As I sat the table for dinner this evening, a few quick photos were snapped of yesterdays Hot Pepper canning project. The project actually started on Sunday. The recipe suggested leaving the peppers whole. I chose to cut the tops off, leaving some seeds, and cutting the peppers in half. The next step was to place the peppers into a huge stainless steel bowl, to which I added the specified amount of canning salt and water. This brew was to sit for 12 to 18 hours.

It was pepper extravaganza on Sunday. Under the watchful eye of Mister and our buddy Steveo, 10 more jars of goodies were added to the pantry.

Serious business now.....read the warning....wear the gloves!!

In my cockiness, I was convinced that although rubber gloves would be nice, they were not a necessity. I was wrong! Let me say this in another way...my hands burned like fire until around 2AM that night. Yes, I had great confidence because, I have chopped plenty of peppers and never worn gloves. My kitchen has cranked out tons of homemade salsa, chile rellenos, etc. This was a whole higher level of pepper extravaganza. With the addition of the project of grilling 24 poblanos and skinning them for homemade Enchilada Sauce this was not a job for a sissy.


The burning sensation came on gradually as the evening progressed. My hands looked normal and there were no actual burned marks on my hands. I did however feel as if they had been placed in boiling water. Here is a list of things I tried to ease the pain.

Soaking them in milk. (helped at first, I had to keep changing the milk because the capcasian came out into it.)
Soaking them in yogurt ( nice and cool, same thing as the milk though)
Washing them with every soap we had in the house many times.
I poured straight vinegar on them.
I took ibuprophen.
Rubbed olive oil on them.
I poured straight rubbing alcohol on them.
I went to bed with an ice pack on each hand.
None of this worked...they were all suggestions that I had found online.
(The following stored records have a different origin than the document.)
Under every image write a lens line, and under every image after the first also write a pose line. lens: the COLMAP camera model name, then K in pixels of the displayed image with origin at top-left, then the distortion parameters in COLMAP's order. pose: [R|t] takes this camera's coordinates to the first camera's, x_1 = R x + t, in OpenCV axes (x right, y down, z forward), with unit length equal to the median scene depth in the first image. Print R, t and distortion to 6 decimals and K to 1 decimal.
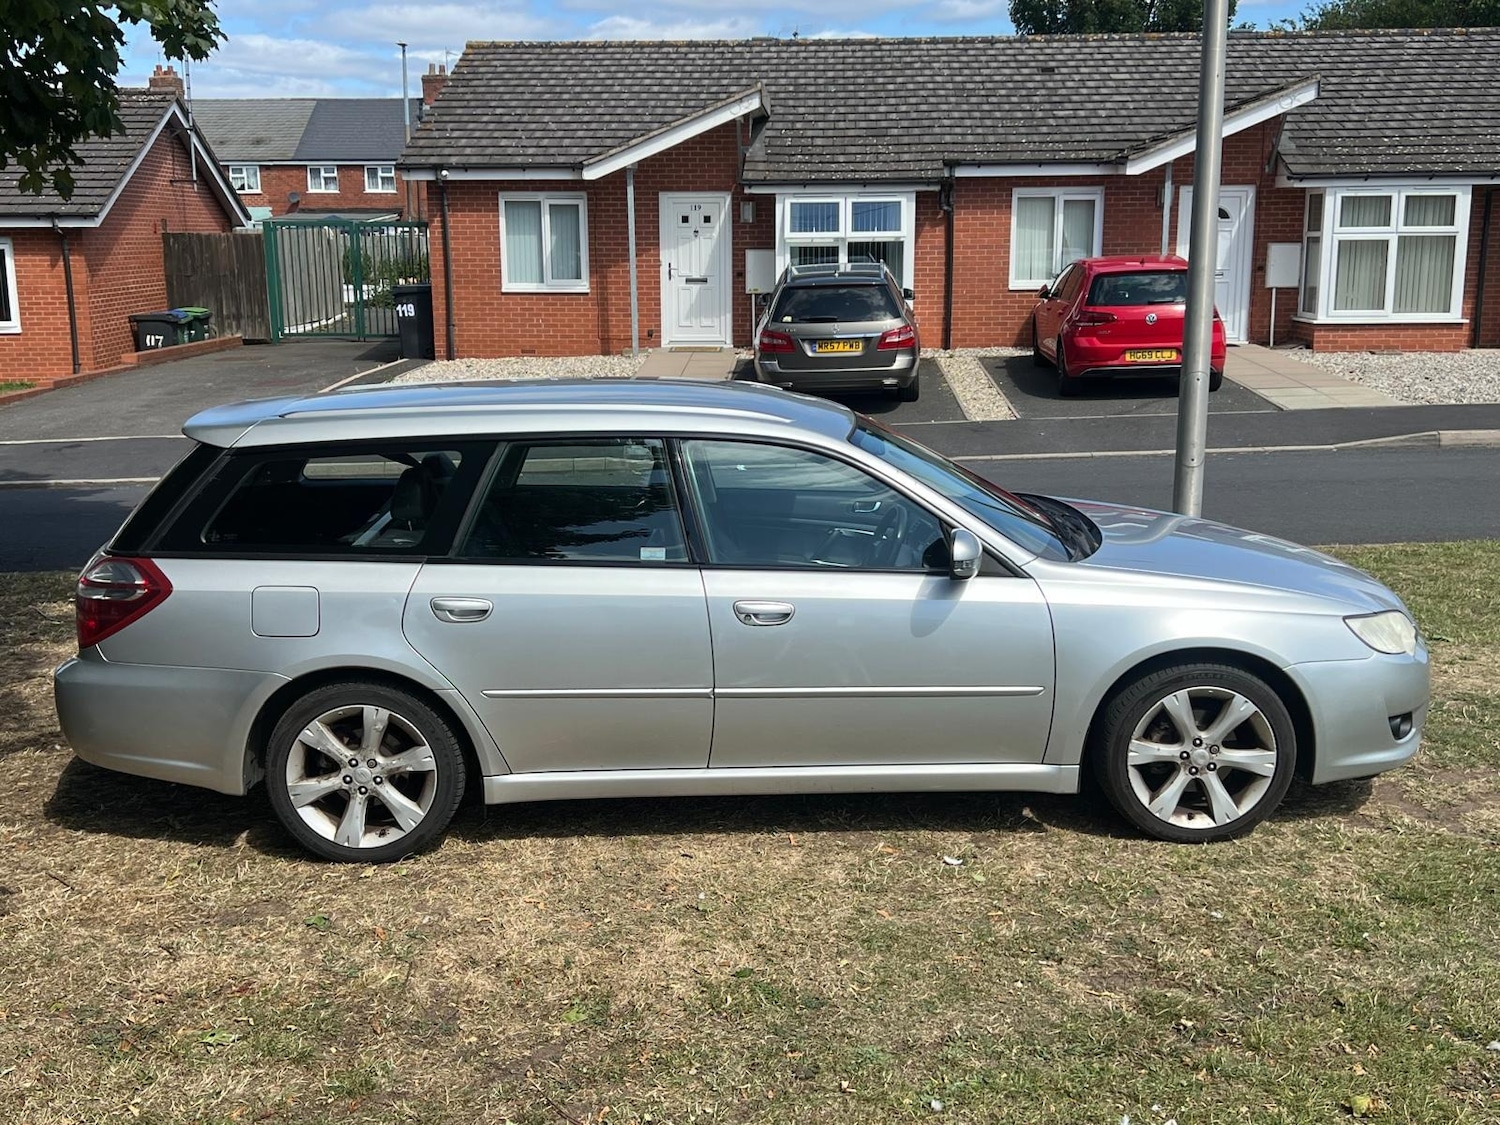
lens RADIAL K [[1552.6, 0, 748.4], [0, 1552.6, 561.3], [0, 0, 1]] dist [0.100768, -0.185120]
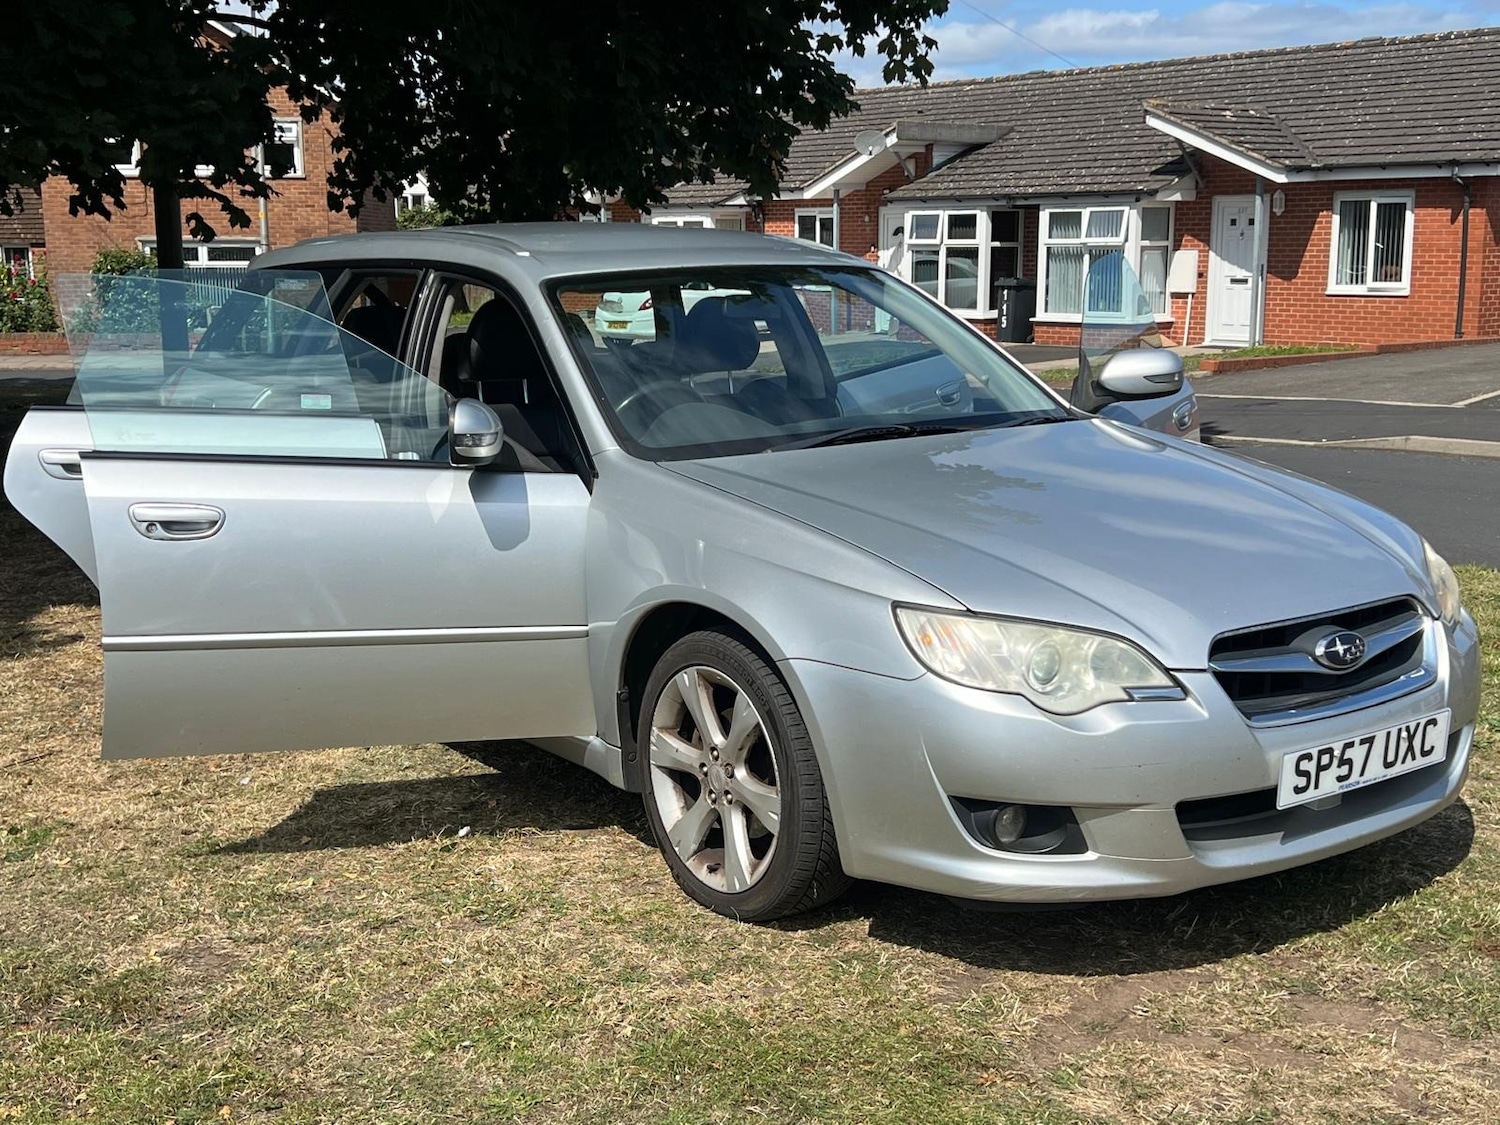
lens RADIAL K [[1765.1, 0, 753.9], [0, 1765.1, 559.9], [0, 0, 1]] dist [0.144035, -0.384739]
pose [[0.590776, 0.146840, -0.793361, 0.154925], [-0.158367, 0.985276, 0.064432, -0.002582], [0.791141, 0.087577, 0.605332, 0.099601]]
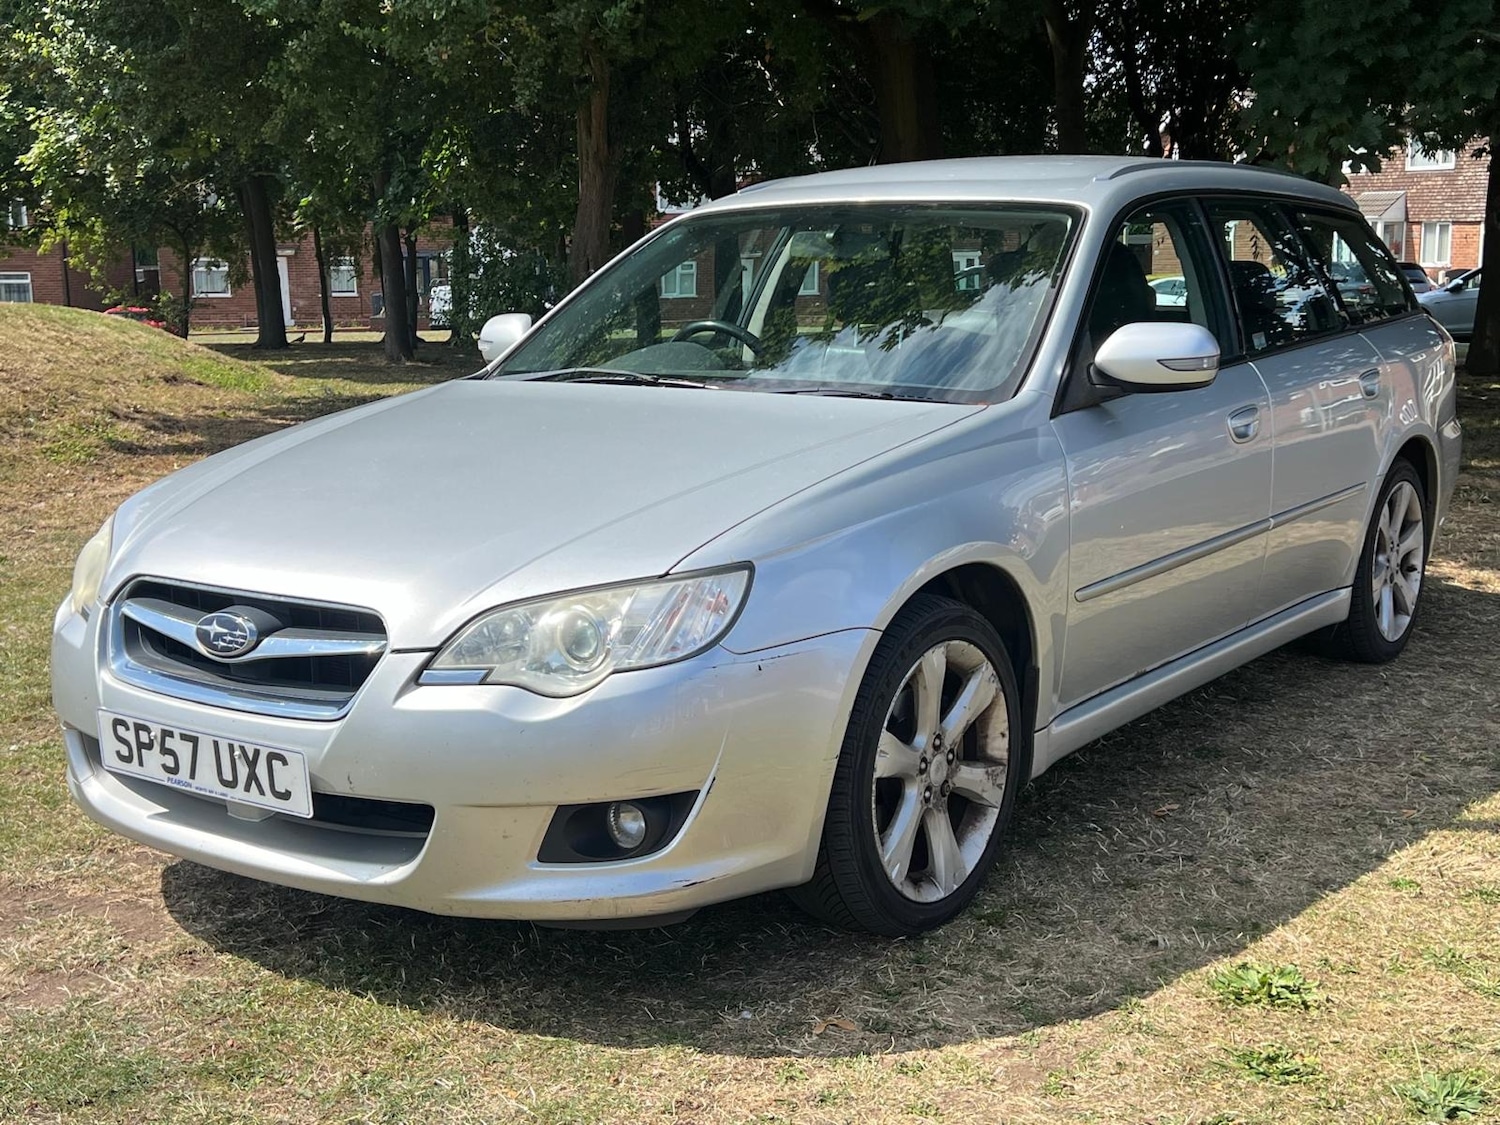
lens RADIAL K [[1824.3, 0, 753.8], [0, 1824.3, 560.5], [0, 0, 1]] dist [0.124621, -0.314624]
pose [[-0.574222, 0.157386, -0.803429, 0.150847], [-0.149629, 0.944644, 0.291991, -0.035146], [0.804910, 0.287884, -0.518886, 0.284994]]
What finally worked? I slathered my hands in Vaseline and carefully rubbed in one motion to remove the Vaseline, in hopes that the petroleum would capture the capsacian from my skins pores. I repeated this several times. The pained eased, I feel asleep, the next morning I had the cleanest hands and nicest cuticles ever and finally the pain had stopped.
I was not so anxious to handle those peppers the next morning and process them in the canner. I did it though. I think I will forever more call this recipe... Hands on fire Peppers!

Peppers I used.

Hot Hungarian
Jalapeno
Banana
Anaheim
Poblano


Aren't they gorgeous in the jars though!!